(Source information Opens)
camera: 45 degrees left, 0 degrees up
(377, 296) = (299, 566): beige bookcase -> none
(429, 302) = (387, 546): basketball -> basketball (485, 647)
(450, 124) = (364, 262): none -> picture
(Source information Closes)
(Source information Opens)
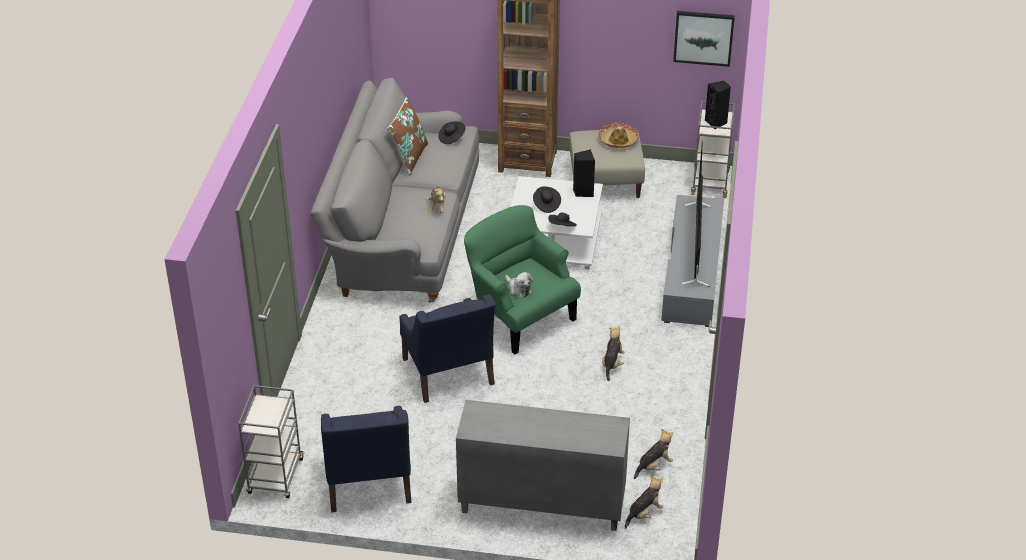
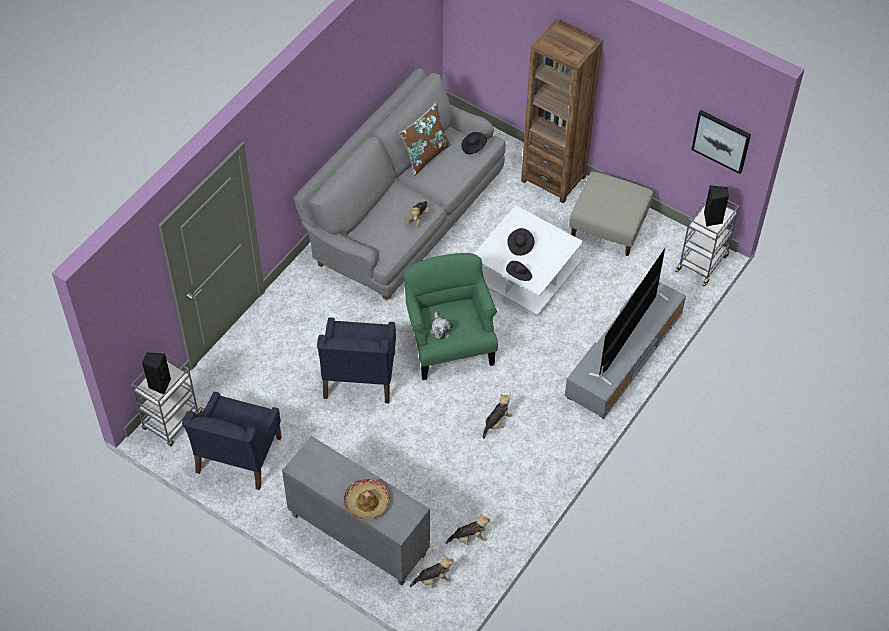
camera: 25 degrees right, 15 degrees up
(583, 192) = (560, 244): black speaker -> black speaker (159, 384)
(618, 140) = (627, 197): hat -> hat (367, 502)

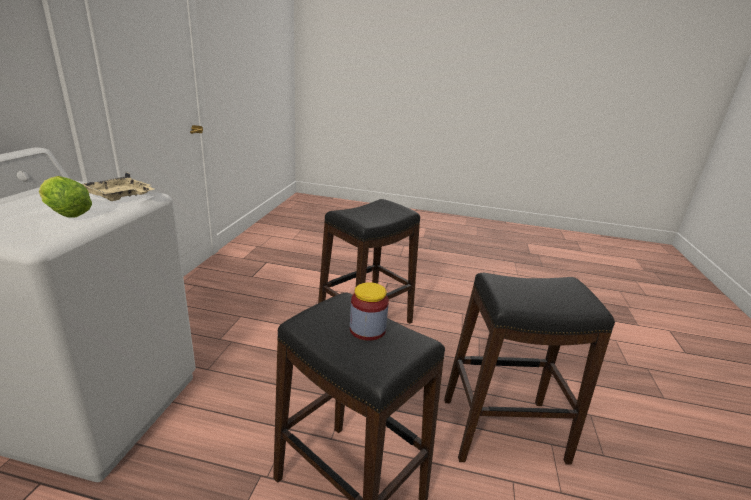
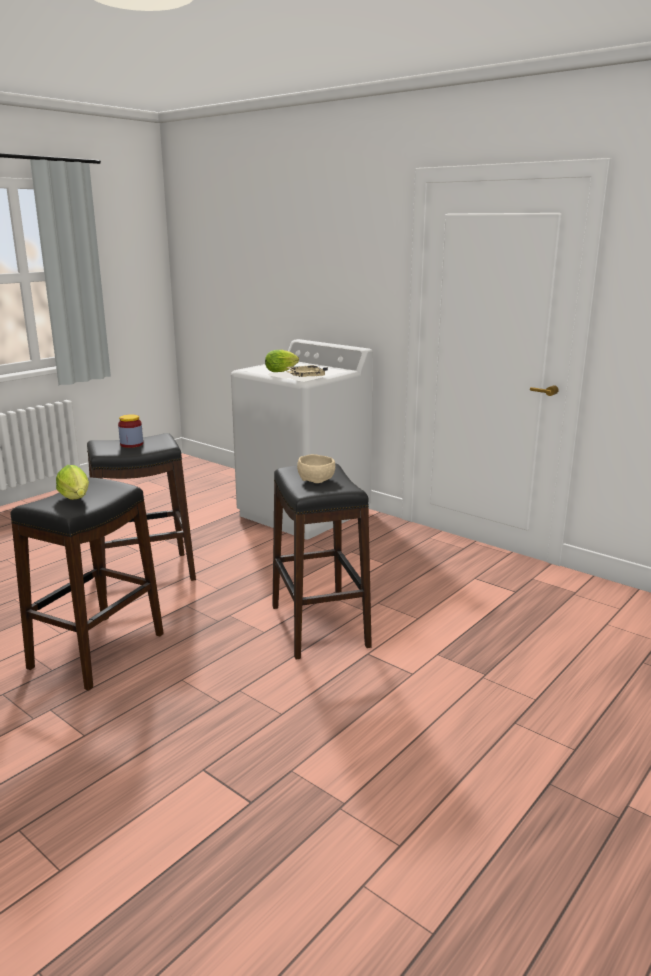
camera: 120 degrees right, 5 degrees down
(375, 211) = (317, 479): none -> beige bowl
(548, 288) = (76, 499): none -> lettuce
(Source information Closes)
(Source information Opens)
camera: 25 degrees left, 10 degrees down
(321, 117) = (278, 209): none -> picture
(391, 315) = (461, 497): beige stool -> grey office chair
(Source information Closes)
■ Work instructions ■
Go through the listing above and copy each line where the string "left" appears.

■ Written response ■
camera: 45 degrees left, 0 degrees up
camera: 25 degrees left, 10 degrees down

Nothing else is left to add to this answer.